What this redistribution of work can look like in practice includes:
- “Limited scope” roles within critical shortage areas (such as surgical techs, radiologic techs, MAs, RNs, and others).
- Internal shift pick-up pools, preference matching, and training programs.
- Overtime and other monetary incentives applied to internal “float” pools and/or training for new or dual roles.
- Built-in and automated regulatory compliance.

IV. 10 Year Outlook
Over the past 10 years, venture-backed companies building workforce solutions for healthcare have been overwhelmingly concentrated in the direct staffing space. We believe the next 10 years of workforce solutions will be dominated by companies that are building to disrupt the direct staffing model, solving for shortages both through the expansion of tech-driven education and training programs that grow the volume of workers entering into licensed healthcare professions, as well as through the widespread adoption of AI to replace administrative burden and administrative roles altogether, and enable the efficient redistribution of necessary human resources within an organization.

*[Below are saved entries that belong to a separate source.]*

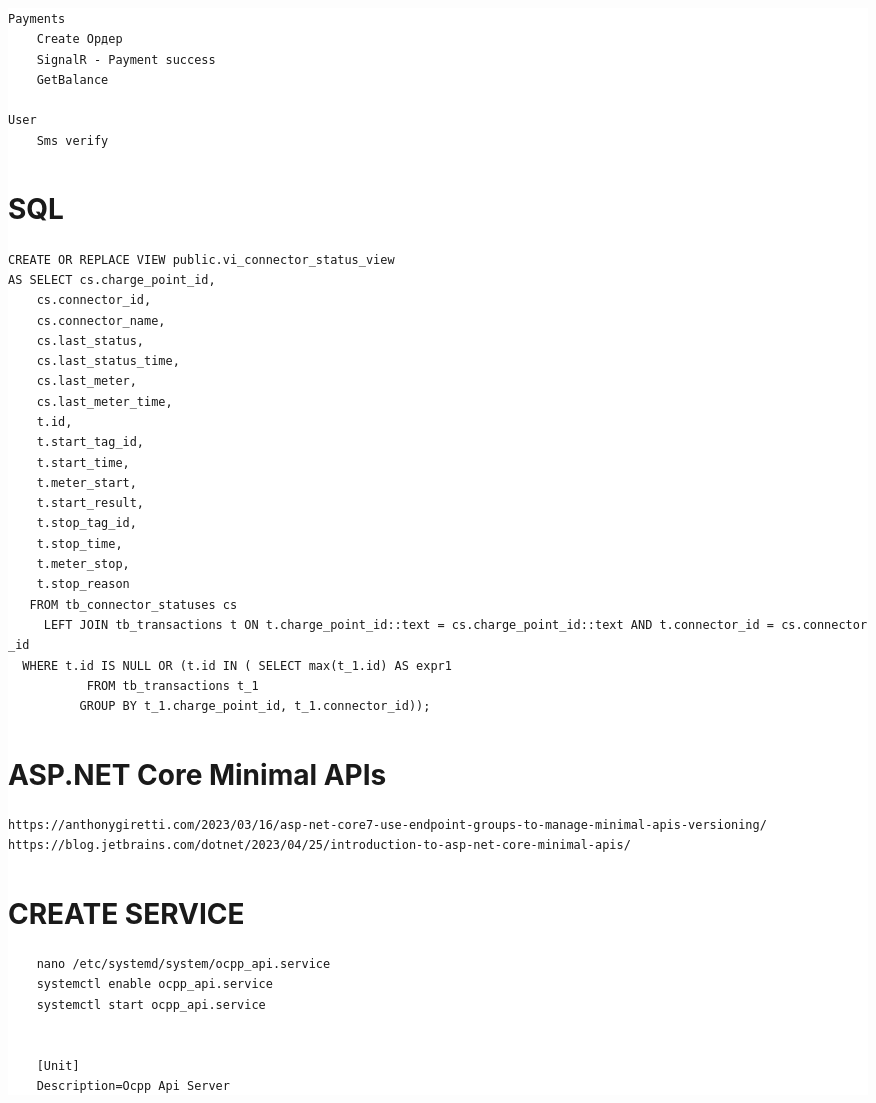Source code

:     Payments	
	    Create Ордер
	    SignalR - Payment success
	    GetBalance	
	
    User
	    Sms verify	



#   SQL

    CREATE OR REPLACE VIEW public.vi_connector_status_view
    AS SELECT cs.charge_point_id,
        cs.connector_id,
        cs.connector_name,
        cs.last_status,
        cs.last_status_time,
        cs.last_meter,
        cs.last_meter_time,
        t.id,
        t.start_tag_id,
        t.start_time,
        t.meter_start,
        t.start_result,
        t.stop_tag_id,
        t.stop_time,
        t.meter_stop,
        t.stop_reason
       FROM tb_connector_statuses cs
         LEFT JOIN tb_transactions t ON t.charge_point_id::text = cs.charge_point_id::text AND t.connector_id = cs.connector_id
      WHERE t.id IS NULL OR (t.id IN ( SELECT max(t_1.id) AS expr1
               FROM tb_transactions t_1
              GROUP BY t_1.charge_point_id, t_1.connector_id));

#   ASP.NET Core Minimal APIs
    https://anthonygiretti.com/2023/03/16/asp-net-core7-use-endpoint-groups-to-manage-minimal-apis-versioning/
    https://blog.jetbrains.com/dotnet/2023/04/25/introduction-to-asp-net-core-minimal-apis/


#   CREATE SERVICE
        nano /etc/systemd/system/ocpp_api.service
        systemctl enable ocpp_api.service
        systemctl start ocpp_api.service


        [Unit]
        Description=Ocpp Api Server

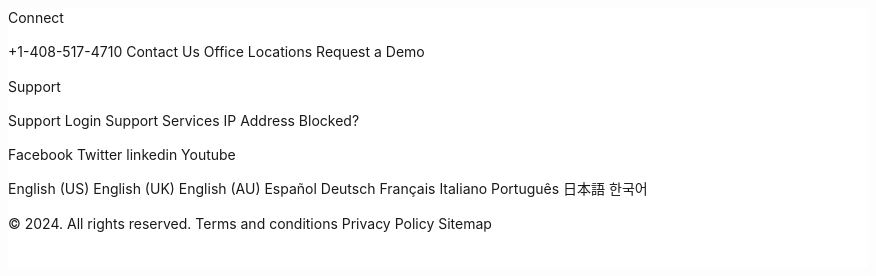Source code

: 
Connect


+1-408-517-4710
Contact Us
Office Locations
Request a Demo




Support


Support Login
Support Services
IP Address Blocked?
















Facebook
Twitter
linkedin
Youtube





English (US)
English (UK)
English (AU)
Español
Deutsch
Français
Italiano
Português
日本語
한국어





© 2024. All rights reserved.
            Terms and conditions
Privacy Policy
Sitemap

 







 

















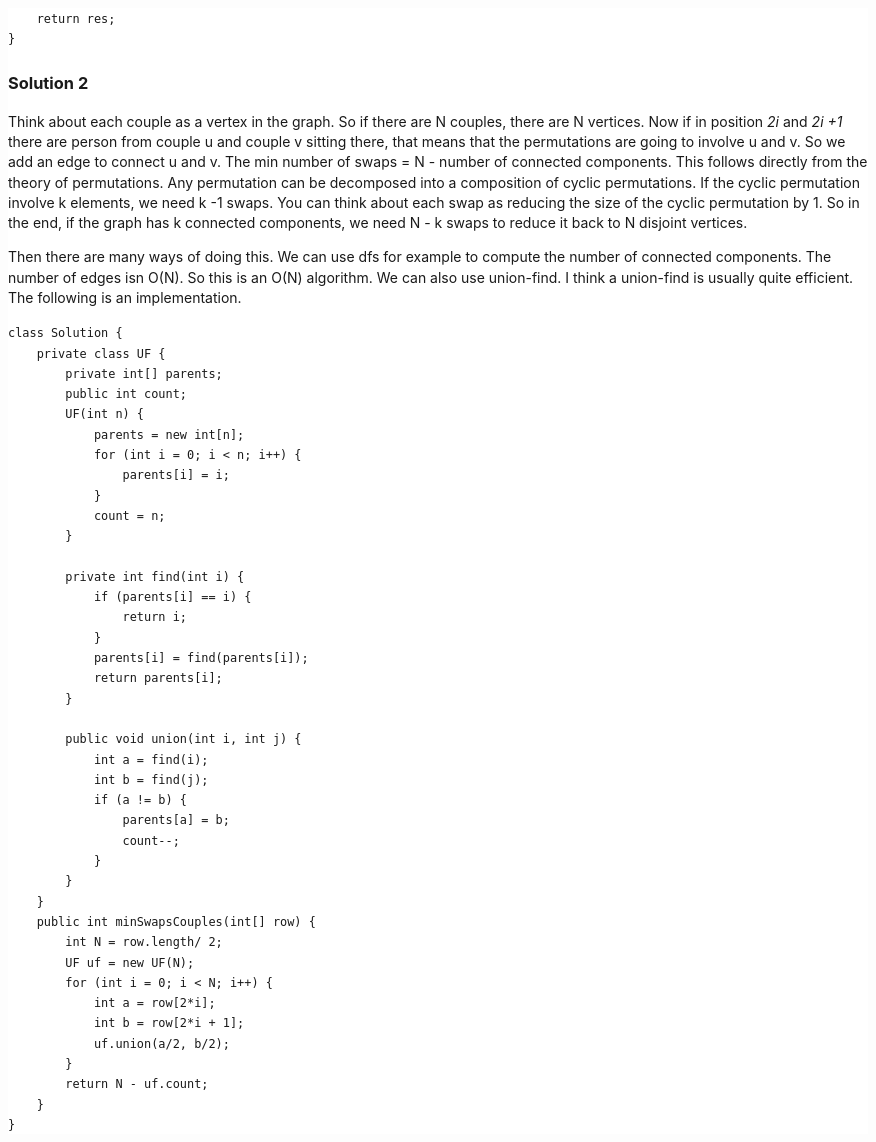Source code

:         return res;
    }
    


### Solution 2
Think about each couple as a vertex in the graph. So if there are N couples,
there are N vertices. Now if in position _2i_ and _2i +1_ there are person
from couple u and couple v sitting there, that means that the permutations are
going to involve u and v. So we add an edge to connect u and v. The min number
of swaps = N - number of connected components. This follows directly from the
theory of permutations. Any permutation can be decomposed into a composition
of cyclic permutations. If the cyclic permutation involve k elements, we need
k -1 swaps. You can think about each swap as reducing the size of the cyclic
permutation by 1. So in the end, if the graph has k connected components, we
need N - k swaps to reduce it back to N disjoint vertices.

Then there are many ways of doing this. We can use dfs for example to compute
the number of connected components. The number of edges isn O(N). So this is
an O(N) algorithm. We can also use union-find. I think a union-find is usually
quite efficient. The following is an implementation.

    
    
    class Solution {
        private class UF {
            private int[] parents;
            public int count;
            UF(int n) {
                parents = new int[n];
                for (int i = 0; i < n; i++) {
                    parents[i] = i;
                }
                count = n;
            }
            
            private int find(int i) {
                if (parents[i] == i) {
                    return i;
                }
                parents[i] = find(parents[i]);
                return parents[i];
            }
            
            public void union(int i, int j) {
                int a = find(i);
                int b = find(j);
                if (a != b) {
                    parents[a] = b;
                    count--;
                }
            }
        }
        public int minSwapsCouples(int[] row) {
            int N = row.length/ 2;
            UF uf = new UF(N);
            for (int i = 0; i < N; i++) {
                int a = row[2*i];
                int b = row[2*i + 1];
                uf.union(a/2, b/2);
            }
            return N - uf.count;
        }
    }
    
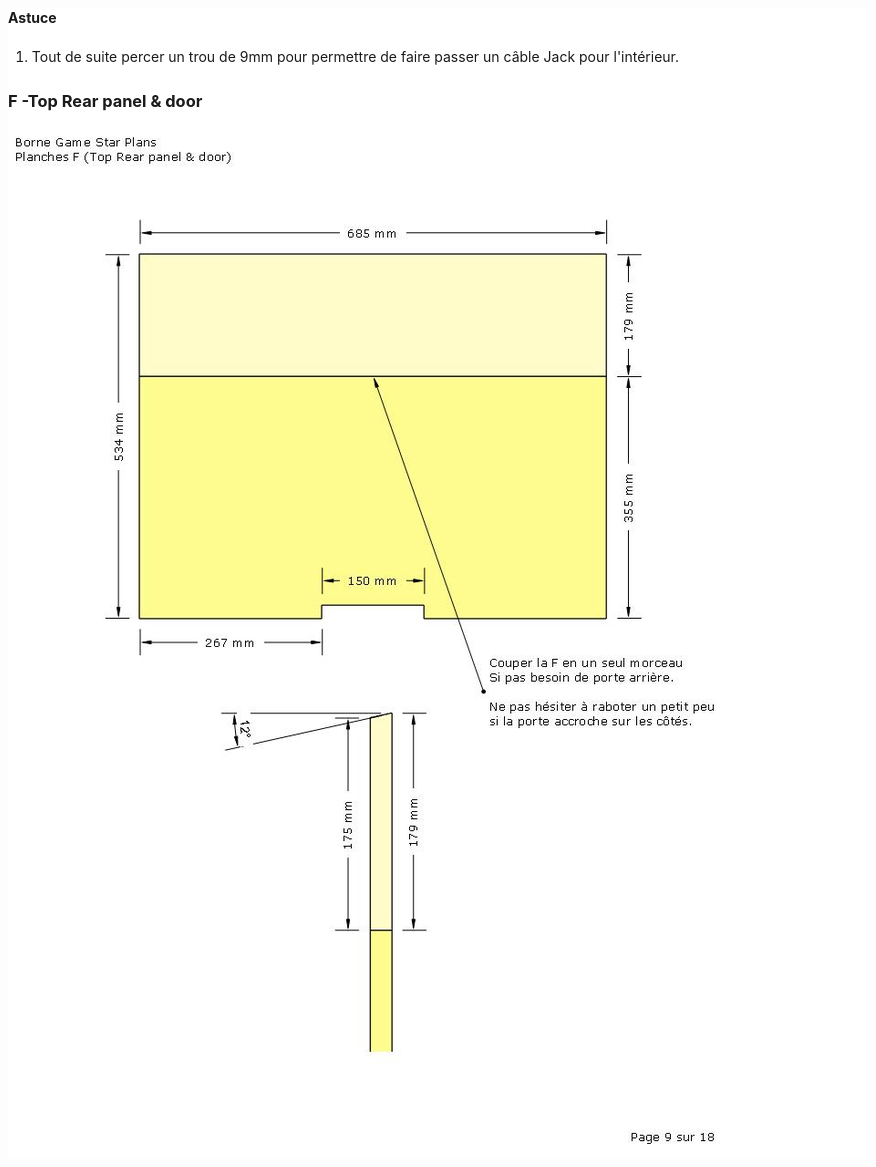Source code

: #### Astuce

1. Tout de suite percer un trou de 9mm pour permettre de faire passer un câble Jack pour l'intérieur.

### F -Top Rear panel & door

![plan_09](./img/plan_09.jpg)
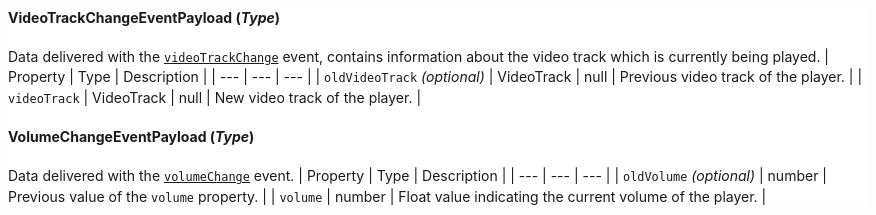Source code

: #### VideoTrackChangeEventPayload (*Type*)
Data delivered with the [`videoTrackChange`](#videoplayerevents) event, contains information about the video track which is currently being played.
| Property | Type | Description |
| --- | --- | --- |
| `oldVideoTrack` *(optional)* | VideoTrack \| null | Previous video track of the player. |
| `videoTrack` | VideoTrack \| null | New video track of the player. |

#### VolumeChangeEventPayload (*Type*)
Data delivered with the [`volumeChange`](#videoplayerevents) event.
| Property | Type | Description |
| --- | --- | --- |
| `oldVolume` *(optional)* | number | Previous value of the `volume` property. |
| `volume` | number | Float value indicating the current volume of the player. |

We think solutions that grow and optimize the healthcare workforce will be accelerated by a few key market dynamics that we believe will have an outsized impact on the healthcare workforce problem:
- Government regulation will increasingly support removing barriers to care due to workforce shortages. These regulations include:
- Continued loosening of supervision requirements for NPs and PAs to practice independently.
- Scope-of-work expansion across nursing and allied health.
- More state licensure compacts allowing for licensed providers to work in multiple states, particularly important for telemedicine expansion;
- More financial incentives for students to go into licensed healthcare professions (deferred loans and grants, for example);
- Incentives and pressure on accreditation boards, schools, and residency/fellowship programs to expand enrollment for those pursuing critical shortage professions (physicians and nursing, for example).
- Ed-tech and remote/hybrid learning programs will dramatically increase in market share relative to traditional higher education and technical colleges that graduate licensed healthcare professionals.
- Contract staffing will still be used, but will be used primarily for specialty roles or for short-term staffing only. Legacy staffing agencies will shrink, while tech-enabled, marketplace staffing models will expand. Internal recruitment, work redistribution, and AI automation will negate a significant portion of direct staffing contracts, keeping labor costs contained and driving pricing down.